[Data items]
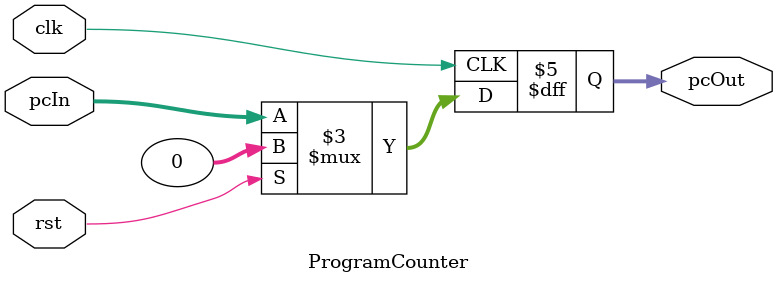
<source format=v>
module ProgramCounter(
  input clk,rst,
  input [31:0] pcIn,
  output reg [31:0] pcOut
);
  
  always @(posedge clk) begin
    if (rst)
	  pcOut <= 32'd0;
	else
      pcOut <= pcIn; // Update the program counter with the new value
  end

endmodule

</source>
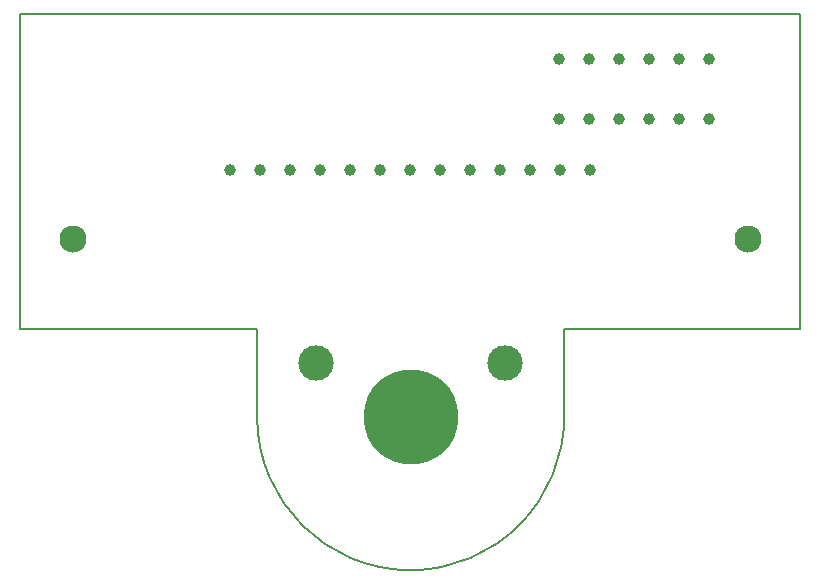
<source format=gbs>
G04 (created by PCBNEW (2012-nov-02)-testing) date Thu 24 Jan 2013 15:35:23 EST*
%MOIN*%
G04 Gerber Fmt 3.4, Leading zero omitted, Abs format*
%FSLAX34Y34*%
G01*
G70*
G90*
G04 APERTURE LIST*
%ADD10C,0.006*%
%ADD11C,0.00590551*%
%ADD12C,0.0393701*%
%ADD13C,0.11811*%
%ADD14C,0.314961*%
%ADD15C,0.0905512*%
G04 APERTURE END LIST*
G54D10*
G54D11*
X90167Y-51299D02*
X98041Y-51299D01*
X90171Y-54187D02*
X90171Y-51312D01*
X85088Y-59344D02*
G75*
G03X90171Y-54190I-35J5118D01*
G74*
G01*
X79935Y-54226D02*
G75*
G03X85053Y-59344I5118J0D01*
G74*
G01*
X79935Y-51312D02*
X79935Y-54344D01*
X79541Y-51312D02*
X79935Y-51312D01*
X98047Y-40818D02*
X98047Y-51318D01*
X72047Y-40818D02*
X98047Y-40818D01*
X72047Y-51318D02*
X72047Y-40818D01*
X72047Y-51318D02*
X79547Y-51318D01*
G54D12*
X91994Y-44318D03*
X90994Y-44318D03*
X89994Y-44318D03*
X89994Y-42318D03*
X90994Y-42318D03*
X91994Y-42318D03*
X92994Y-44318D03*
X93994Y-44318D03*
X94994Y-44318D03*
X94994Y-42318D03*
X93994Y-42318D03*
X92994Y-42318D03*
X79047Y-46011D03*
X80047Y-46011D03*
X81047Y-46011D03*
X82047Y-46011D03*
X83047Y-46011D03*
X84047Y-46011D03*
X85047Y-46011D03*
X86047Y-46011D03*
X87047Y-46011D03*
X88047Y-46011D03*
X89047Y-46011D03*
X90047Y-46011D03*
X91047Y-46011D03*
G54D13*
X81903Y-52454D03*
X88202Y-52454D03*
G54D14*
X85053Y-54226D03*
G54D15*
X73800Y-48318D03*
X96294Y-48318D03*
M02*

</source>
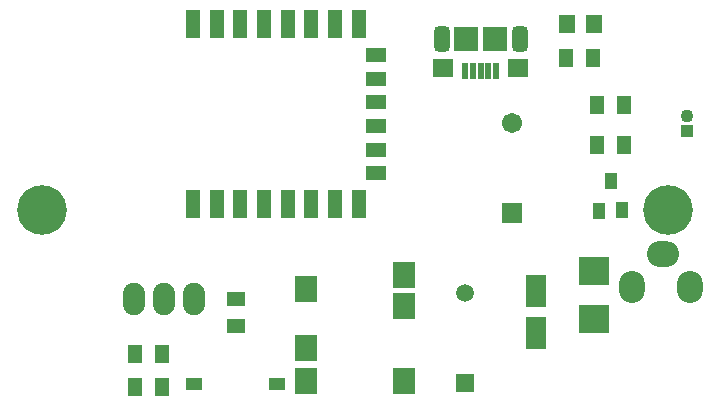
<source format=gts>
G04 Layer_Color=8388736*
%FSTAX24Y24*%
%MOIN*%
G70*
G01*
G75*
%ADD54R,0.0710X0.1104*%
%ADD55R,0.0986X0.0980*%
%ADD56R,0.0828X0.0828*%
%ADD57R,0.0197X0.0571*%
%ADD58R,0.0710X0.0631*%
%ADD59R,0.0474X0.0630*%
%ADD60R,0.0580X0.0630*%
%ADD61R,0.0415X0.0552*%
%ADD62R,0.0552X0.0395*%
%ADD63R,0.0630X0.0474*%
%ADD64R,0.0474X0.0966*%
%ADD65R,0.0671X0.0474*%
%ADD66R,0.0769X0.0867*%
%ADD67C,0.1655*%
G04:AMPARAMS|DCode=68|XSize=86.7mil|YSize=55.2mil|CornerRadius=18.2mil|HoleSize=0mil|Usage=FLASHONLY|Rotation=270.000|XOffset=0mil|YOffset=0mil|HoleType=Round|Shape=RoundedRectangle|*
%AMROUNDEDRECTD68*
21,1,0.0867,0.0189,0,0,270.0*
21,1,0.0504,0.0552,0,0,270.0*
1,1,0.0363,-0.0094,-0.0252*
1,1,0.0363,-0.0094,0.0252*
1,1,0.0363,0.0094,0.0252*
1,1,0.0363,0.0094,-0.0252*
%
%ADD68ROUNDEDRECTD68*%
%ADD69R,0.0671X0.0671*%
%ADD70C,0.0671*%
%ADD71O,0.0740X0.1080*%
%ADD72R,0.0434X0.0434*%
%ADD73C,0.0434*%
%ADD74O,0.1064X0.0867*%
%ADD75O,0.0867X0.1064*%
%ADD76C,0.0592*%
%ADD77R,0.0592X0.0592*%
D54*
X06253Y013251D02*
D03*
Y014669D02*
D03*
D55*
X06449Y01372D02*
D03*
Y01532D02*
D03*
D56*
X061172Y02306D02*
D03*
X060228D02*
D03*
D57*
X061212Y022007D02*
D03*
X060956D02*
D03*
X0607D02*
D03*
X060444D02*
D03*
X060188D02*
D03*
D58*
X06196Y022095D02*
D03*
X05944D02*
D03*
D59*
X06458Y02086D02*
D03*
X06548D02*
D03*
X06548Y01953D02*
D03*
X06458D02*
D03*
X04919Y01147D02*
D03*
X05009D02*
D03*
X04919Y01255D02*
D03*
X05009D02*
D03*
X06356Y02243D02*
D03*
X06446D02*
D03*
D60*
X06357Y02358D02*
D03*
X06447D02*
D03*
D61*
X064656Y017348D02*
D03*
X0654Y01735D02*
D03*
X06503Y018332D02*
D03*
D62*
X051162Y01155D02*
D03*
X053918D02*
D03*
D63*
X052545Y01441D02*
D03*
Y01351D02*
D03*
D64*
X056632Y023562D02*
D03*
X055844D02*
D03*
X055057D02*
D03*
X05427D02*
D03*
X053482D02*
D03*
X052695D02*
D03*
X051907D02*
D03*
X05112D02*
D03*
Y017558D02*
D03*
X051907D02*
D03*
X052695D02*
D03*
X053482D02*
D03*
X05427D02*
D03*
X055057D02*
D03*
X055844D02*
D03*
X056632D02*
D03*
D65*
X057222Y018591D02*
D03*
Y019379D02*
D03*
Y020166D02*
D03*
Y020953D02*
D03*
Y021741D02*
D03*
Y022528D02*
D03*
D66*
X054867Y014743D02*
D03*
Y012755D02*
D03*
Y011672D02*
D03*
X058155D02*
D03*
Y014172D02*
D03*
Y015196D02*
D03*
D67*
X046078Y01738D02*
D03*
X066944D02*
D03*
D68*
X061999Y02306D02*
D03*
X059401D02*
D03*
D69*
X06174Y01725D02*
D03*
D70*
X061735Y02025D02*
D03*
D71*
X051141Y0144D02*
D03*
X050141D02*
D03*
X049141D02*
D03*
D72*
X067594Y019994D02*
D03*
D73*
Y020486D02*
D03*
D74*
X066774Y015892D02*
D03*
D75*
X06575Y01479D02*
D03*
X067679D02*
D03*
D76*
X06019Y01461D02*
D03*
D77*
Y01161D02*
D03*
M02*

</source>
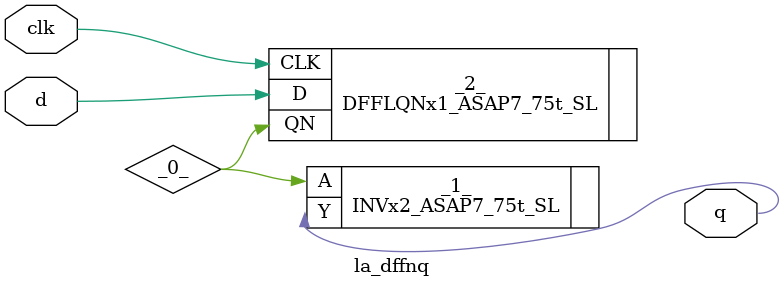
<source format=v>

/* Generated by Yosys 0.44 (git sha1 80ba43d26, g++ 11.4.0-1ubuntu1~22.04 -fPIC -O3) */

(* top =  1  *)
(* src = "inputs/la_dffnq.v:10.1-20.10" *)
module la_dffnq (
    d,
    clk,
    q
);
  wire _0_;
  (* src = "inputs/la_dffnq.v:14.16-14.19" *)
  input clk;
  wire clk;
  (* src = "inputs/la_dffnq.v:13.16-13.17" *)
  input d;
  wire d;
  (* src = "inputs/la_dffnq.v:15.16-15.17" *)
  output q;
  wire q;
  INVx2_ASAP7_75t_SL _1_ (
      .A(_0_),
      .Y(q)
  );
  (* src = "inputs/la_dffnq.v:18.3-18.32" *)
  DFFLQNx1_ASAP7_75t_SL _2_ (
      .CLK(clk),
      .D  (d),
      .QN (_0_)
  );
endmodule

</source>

* [What is required] In the entries above, how many lines hold the word "APERTURE"? Answer with the number only.

* [The answer] 2